INFORMATION SUPPLIED.

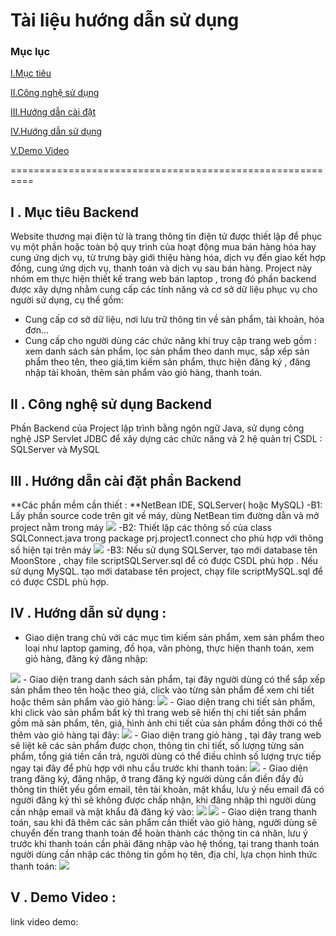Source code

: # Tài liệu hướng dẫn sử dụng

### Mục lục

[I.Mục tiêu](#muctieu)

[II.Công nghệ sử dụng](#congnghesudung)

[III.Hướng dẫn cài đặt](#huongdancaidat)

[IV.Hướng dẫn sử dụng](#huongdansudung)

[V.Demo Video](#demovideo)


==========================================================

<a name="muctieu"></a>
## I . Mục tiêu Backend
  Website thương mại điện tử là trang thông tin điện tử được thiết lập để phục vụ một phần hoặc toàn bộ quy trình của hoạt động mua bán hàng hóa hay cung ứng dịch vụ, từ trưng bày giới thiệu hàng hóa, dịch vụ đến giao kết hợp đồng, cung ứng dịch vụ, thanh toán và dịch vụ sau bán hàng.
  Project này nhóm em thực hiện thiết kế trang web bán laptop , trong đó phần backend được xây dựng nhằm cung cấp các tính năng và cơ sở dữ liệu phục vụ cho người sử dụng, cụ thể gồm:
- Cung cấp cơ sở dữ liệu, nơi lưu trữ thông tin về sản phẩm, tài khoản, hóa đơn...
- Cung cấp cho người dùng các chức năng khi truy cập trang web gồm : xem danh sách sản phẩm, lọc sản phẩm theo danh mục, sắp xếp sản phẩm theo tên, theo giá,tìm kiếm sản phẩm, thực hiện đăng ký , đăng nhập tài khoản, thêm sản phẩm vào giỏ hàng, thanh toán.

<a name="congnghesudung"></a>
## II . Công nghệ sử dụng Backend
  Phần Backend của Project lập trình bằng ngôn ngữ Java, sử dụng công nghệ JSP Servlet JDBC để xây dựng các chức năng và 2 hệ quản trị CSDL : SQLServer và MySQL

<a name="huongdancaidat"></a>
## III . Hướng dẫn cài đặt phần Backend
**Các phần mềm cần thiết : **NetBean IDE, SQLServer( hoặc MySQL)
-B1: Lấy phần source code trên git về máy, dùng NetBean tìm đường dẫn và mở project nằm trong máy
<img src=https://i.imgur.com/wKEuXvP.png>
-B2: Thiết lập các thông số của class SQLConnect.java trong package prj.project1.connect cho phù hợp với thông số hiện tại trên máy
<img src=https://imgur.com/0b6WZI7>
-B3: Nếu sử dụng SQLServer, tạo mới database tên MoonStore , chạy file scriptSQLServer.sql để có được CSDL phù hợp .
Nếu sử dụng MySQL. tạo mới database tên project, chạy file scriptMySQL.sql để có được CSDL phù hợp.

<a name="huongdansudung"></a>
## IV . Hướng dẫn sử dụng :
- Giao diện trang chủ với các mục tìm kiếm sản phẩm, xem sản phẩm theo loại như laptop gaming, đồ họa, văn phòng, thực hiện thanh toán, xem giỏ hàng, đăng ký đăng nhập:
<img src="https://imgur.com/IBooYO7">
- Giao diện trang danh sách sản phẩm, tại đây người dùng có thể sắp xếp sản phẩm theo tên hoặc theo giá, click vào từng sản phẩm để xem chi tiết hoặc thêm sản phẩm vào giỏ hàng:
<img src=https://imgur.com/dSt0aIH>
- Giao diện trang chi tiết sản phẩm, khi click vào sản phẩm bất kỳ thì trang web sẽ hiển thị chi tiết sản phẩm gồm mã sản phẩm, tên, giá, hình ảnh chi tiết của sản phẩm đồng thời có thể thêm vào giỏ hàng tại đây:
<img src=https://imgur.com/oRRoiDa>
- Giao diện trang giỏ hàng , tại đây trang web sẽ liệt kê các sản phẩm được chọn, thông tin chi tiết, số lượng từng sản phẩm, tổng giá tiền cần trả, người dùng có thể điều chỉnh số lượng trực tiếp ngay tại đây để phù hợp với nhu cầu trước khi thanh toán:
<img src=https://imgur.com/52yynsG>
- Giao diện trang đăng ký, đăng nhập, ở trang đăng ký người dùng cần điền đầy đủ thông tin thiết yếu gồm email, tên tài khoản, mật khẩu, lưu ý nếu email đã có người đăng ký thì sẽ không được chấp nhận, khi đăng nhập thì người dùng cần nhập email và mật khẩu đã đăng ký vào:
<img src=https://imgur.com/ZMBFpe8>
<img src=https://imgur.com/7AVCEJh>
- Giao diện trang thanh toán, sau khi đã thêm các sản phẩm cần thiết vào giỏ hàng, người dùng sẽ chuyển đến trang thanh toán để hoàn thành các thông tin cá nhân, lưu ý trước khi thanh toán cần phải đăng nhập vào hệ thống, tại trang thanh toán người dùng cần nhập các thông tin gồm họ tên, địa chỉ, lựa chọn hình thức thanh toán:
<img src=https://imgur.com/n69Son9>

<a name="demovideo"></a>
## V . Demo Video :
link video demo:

TASK.
If an entry holds a picture, skip the picture and print the rest of the data exactly.

RESPONSE BELOW.
Source code

: # Tài liệu hướng dẫn sử dụng

### Mục lục

[I.Mục tiêu](#muctieu)

[II.Công nghệ sử dụng](#congnghesudung)

[III.Hướng dẫn cài đặt](#huongdancaidat)

[IV.Hướng dẫn sử dụng](#huongdansudung)

[V.Demo Video](#demovideo)


==========================================================

<a name="muctieu"></a>
## I . Mục tiêu Backend
  Website thương mại điện tử là trang thông tin điện tử được thiết lập để phục vụ một phần hoặc toàn bộ quy trình của hoạt động mua bán hàng hóa hay cung ứng dịch vụ, từ trưng bày giới thiệu hàng hóa, dịch vụ đến giao kết hợp đồng, cung ứng dịch vụ, thanh toán và dịch vụ sau bán hàng.
  Project này nhóm em thực hiện thiết kế trang web bán laptop , trong đó phần backend được xây dựng nhằm cung cấp các tính năng và cơ sở dữ liệu phục vụ cho người sử dụng, cụ thể gồm:
- Cung cấp cơ sở dữ liệu, nơi lưu trữ thông tin về sản phẩm, tài khoản, hóa đơn...
- Cung cấp cho người dùng các chức năng khi truy cập trang web gồm : xem danh sách sản phẩm, lọc sản phẩm theo danh mục, sắp xếp sản phẩm theo tên, theo giá,tìm kiếm sản phẩm, thực hiện đăng ký , đăng nhập tài khoản, thêm sản phẩm vào giỏ hàng, thanh toán.

<a name="congnghesudung"></a>
## II . Công nghệ sử dụng Backend
  Phần Backend của Project lập trình bằng ngôn ngữ Java, sử dụng công nghệ JSP Servlet JDBC để xây dựng các chức năng và 2 hệ quản trị CSDL : SQLServer và MySQL

<a name="huongdancaidat"></a>
## III . Hướng dẫn cài đặt phần Backend
**Các phần mềm cần thiết : **NetBean IDE, SQLServer( hoặc MySQL)
-B1: Lấy phần source code trên git về máy, dùng NetBean tìm đường dẫn và mở project nằm trong máy
<img src=https://i.imgur.com/wKEuXvP.png>
-B2: Thiết lập các thông số của class SQLConnect.java trong package prj.project1.connect cho phù hợp với thông số hiện tại trên máy
<img src=https://imgur.com/0b6WZI7>
-B3: Nếu sử dụng SQLServer, tạo mới database tên MoonStore , chạy file scriptSQLServer.sql để có được CSDL phù hợp .
Nếu sử dụng MySQL. tạo mới database tên project, chạy file scriptMySQL.sql để có được CSDL phù hợp.

<a name="huongdansudung"></a>
## IV . Hướng dẫn sử dụng :
- Giao diện trang chủ với các mục tìm kiếm sản phẩm, xem sản phẩm theo loại như laptop gaming, đồ họa, văn phòng, thực hiện thanh toán, xem giỏ hàng, đăng ký đăng nhập:
<img src="https://imgur.com/IBooYO7">
- Giao diện trang danh sách sản phẩm, tại đây người dùng có thể sắp xếp sản phẩm theo tên hoặc theo giá, click vào từng sản phẩm để xem chi tiết hoặc thêm sản phẩm vào giỏ hàng:
<img src=https://imgur.com/dSt0aIH>
- Giao diện trang chi tiết sản phẩm, khi click vào sản phẩm bất kỳ thì trang web sẽ hiển thị chi tiết sản phẩm gồm mã sản phẩm, tên, giá, hình ảnh chi tiết của sản phẩm đồng thời có thể thêm vào giỏ hàng tại đây:
<img src=https://imgur.com/oRRoiDa>
- Giao diện trang giỏ hàng , tại đây trang web sẽ liệt kê các sản phẩm được chọn, thông tin chi tiết, số lượng từng sản phẩm, tổng giá tiền cần trả, người dùng có thể điều chỉnh số lượng trực tiếp ngay tại đây để phù hợp với nhu cầu trước khi thanh toán:
<img src=https://imgur.com/52yynsG>
- Giao diện trang đăng ký, đăng nhập, ở trang đăng ký người dùng cần điền đầy đủ thông tin thiết yếu gồm email, tên tài khoản, mật khẩu, lưu ý nếu email đã có người đăng ký thì sẽ không được chấp nhận, khi đăng nhập thì người dùng cần nhập email và mật khẩu đã đăng ký vào:
<img src=https://imgur.com/ZMBFpe8>
<img src=https://imgur.com/7AVCEJh>
- Giao diện trang thanh toán, sau khi đã thêm các sản phẩm cần thiết vào giỏ hàng, người dùng sẽ chuyển đến trang thanh toán để hoàn thành các thông tin cá nhân, lưu ý trước khi thanh toán cần phải đăng nhập vào hệ thống, tại trang thanh toán người dùng cần nhập các thông tin gồm họ tên, địa chỉ, lựa chọn hình thức thanh toán:
<img src=https://imgur.com/n69Son9>

<a name="demovideo"></a>
## V . Demo Video :
link video demo:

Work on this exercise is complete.